Esprit des lois (1777)/L22/C17


CHAPITRE XVII.

Des dettes publiques.


Quelques gens ont cru qu’il étoit bon qu’un état dût à lui-même : ils ont pensé que cela multiplioit les richesses, en augmentant la circulation.

Je crois qu’on a confondu un papier circulant qui représente la monnoie, ou un papier circulant qui est le signe des profits qu’une compagnie a faits ou fera sur le commerce, avec un papier qui représente une dette. Les deux premiers sont très-avantageux à l’état : le dernier ne peut l’être ; & tout ce qu’on peut en attendre, c’est qu’il soit un bon gage pour les particuliers de la dette de la nation, c’est-à-dire, qu’il en procure le payement. Mais voici les inconvéniens qui en résultent.

1°. Si les étrangers possedent beaucoup de papiers qui représentent une dette, ils tirent tous les ans de la nation une somme considérable pour les intérêts.

2°. Dans une nation ainsi perpétuellement débitrice, le change doit être très-bas.

3°. L’impôt levé pour le payement des intérêts de la dette, fait tort aux manufactures, en rendant la main de l’ouvrier plus chere.

4°. On ôte les revenus véritables de l’état à ceux qui ont de l’activité & de l’industrie, pour les transporter aux gens oisifs ; c’est-à-dire, qu’on donne des commodités pour travailler à ceux qui ne travaillent point, & des difficultés pour travailler à ceux qui travaillent.

Voilà les inconvéniens ; je n’en connois point les avantages. Dix personnes ont chacune mille écus de revenu en fonds de terre ou en industrie ; cela fait pour la nation, à cinq pour cent, un capital de deux cents mille écus. Si ces dix personnes emploient la moitié de leur revenu, c’est-à-dire cinq mille écus, pour payer les intérêts de cent mille écus qu’elles ont empruntés à d’autres, cela ne fait encore pour l’état que deux cents mille écus : c’est, dans le langage des algébristes, 200000 écus - 100000 écus + 100000 écus = 200000 écus.

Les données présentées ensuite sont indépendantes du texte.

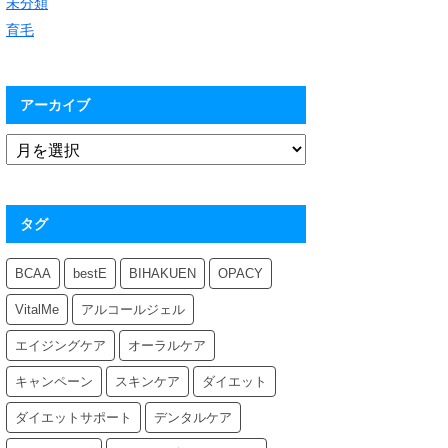
未分類
育毛
アーカイブ
タグ
BCAA
bestE
BIHAKUEN
OPACY
VitalMe
アルコールジェル
エイジングケア
オーラルケア
キャンペーン
スキンケア
ダイエット
ダイエットサポート
デンタルケア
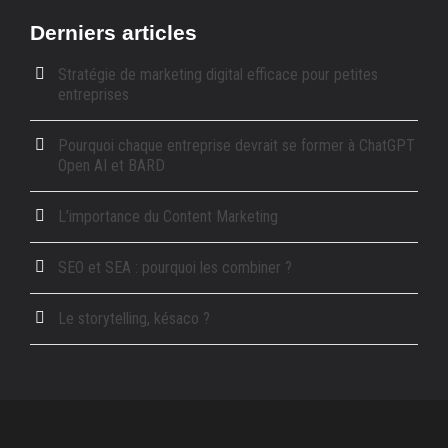
Derniers articles
Stratégie de marketing digital efficace pour petites
entreprises
Pourquoi chaque entreprise devrait se former à ChatGPT
Open AI et BARD
L’importance du Content Marketing
SEO et SEA : pourquoi les combiner ?
Le storytelling, késaco ?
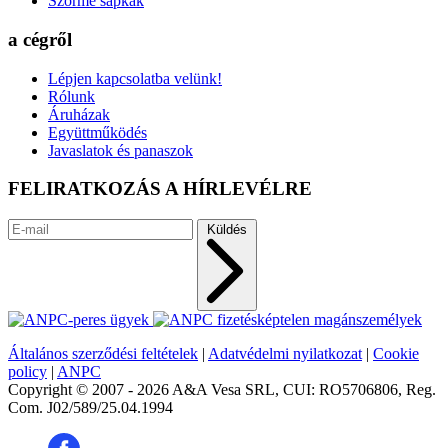
Szőrme sapkák
a cégről
Lépjen kapcsolatba velünk!
Rólunk
Áruházak
Együttműködés
Javaslatok és panaszok
FELIRATKOZÁS A HÍRLEVÉLRE
Küldés
Általános szerződési feltételek
|
Adatvédelmi nyilatkozat
|
Cookie
policy
|
ANPC
Copyright © 2007 - 2026 A&A Vesa SRL, CUI: RO5706806, Reg.
Com. J02/589/25.04.1994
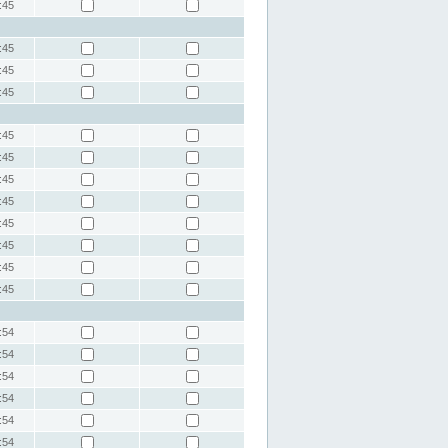
:45
:45
:45
:45
:45
:45
:45
:45
:45
:45
:45
:45
:54
:54
:54
:54
:54
:54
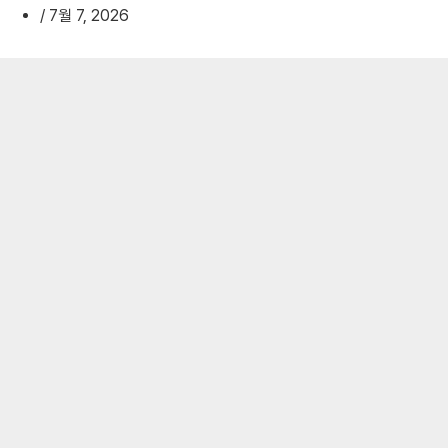
/
7월 7, 2026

Ce qui peut jeter dans l’erreur, c’est qu’un papier qui représente la dette d’une nation, est un signe de richesse ; car il n’y a qu’un état riche qui puisse soutenir un tel papier sans tomber dans la décadence : que s’il n’y tombe pas, il faut que l’état ait de grandes richesses d’ailleurs. On dit qu’il n’y a point de mal, parce qu’il y a des ressources contre ce mal ; & on dit que le mal est un bien, parce que les ressources surpassent le mal.